Among the entries below, take the line with "làm mát của khách hàng, motor chuyển động" and the line with "motor hở giúp giảm nhiệt khi hoạt động lâu", and output them and every line between them exactly, with nothing else.

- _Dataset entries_
+ + + + + + +
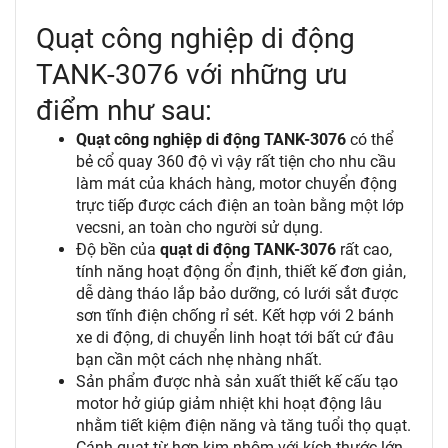
Quạt công nghiệp di động
TANK-3076 với những ưu
điểm như sau:
Quạt công nghiệp di động TANK-3076
có thể
bẻ cổ quay 360 độ vì vậy rất tiện cho nhu cầu
làm mát của khách hàng, motor chuyển động
trực tiếp được cách điện an toàn bằng một lớp
vecsni, an toàn cho người sử dụng.
Độ bền của
quạt di động TANK-3076
rất cao,
tính năng hoạt động ổn định, thiết kế đơn giản,
dễ dàng tháo lắp bảo dưỡng, có lưới sắt được
sơn tĩnh điện chống rỉ sét. Kết hợp với 2 bánh
xe di động, di chuyển linh hoạt tới bất cứ đâu
bạn cần một cách nhẹ nhàng nhất.
Sản phẩm được nhà sản xuất thiết kế cấu tạo
motor hở giúp giảm nhiệt khi hoạt động lâu
nhằm tiết kiệm điện năng và tăng tuổi thọ quạt.
Cánh quạt từ hợp kim nhôm với kích thước lớn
+ + + + + + +
- _OUTPUT OF THE TASK_
làm mát của khách hàng, motor chuyển động
trực tiếp được cách điện an toàn bằng một lớp
vecsni, an toàn cho người sử dụng.
Độ bền của
quạt di động TANK-3076
rất cao,
tính năng hoạt động ổn định, thiết kế đơn giản,
dễ dàng tháo lắp bảo dưỡng, có lưới sắt được
sơn tĩnh điện chống rỉ sét. Kết hợp với 2 bánh
xe di động, di chuyển linh hoạt tới bất cứ đâu
bạn cần một cách nhẹ nhàng nhất.
Sản phẩm được nhà sản xuất thiết kế cấu tạo
motor hở giúp giảm nhiệt khi hoạt động lâu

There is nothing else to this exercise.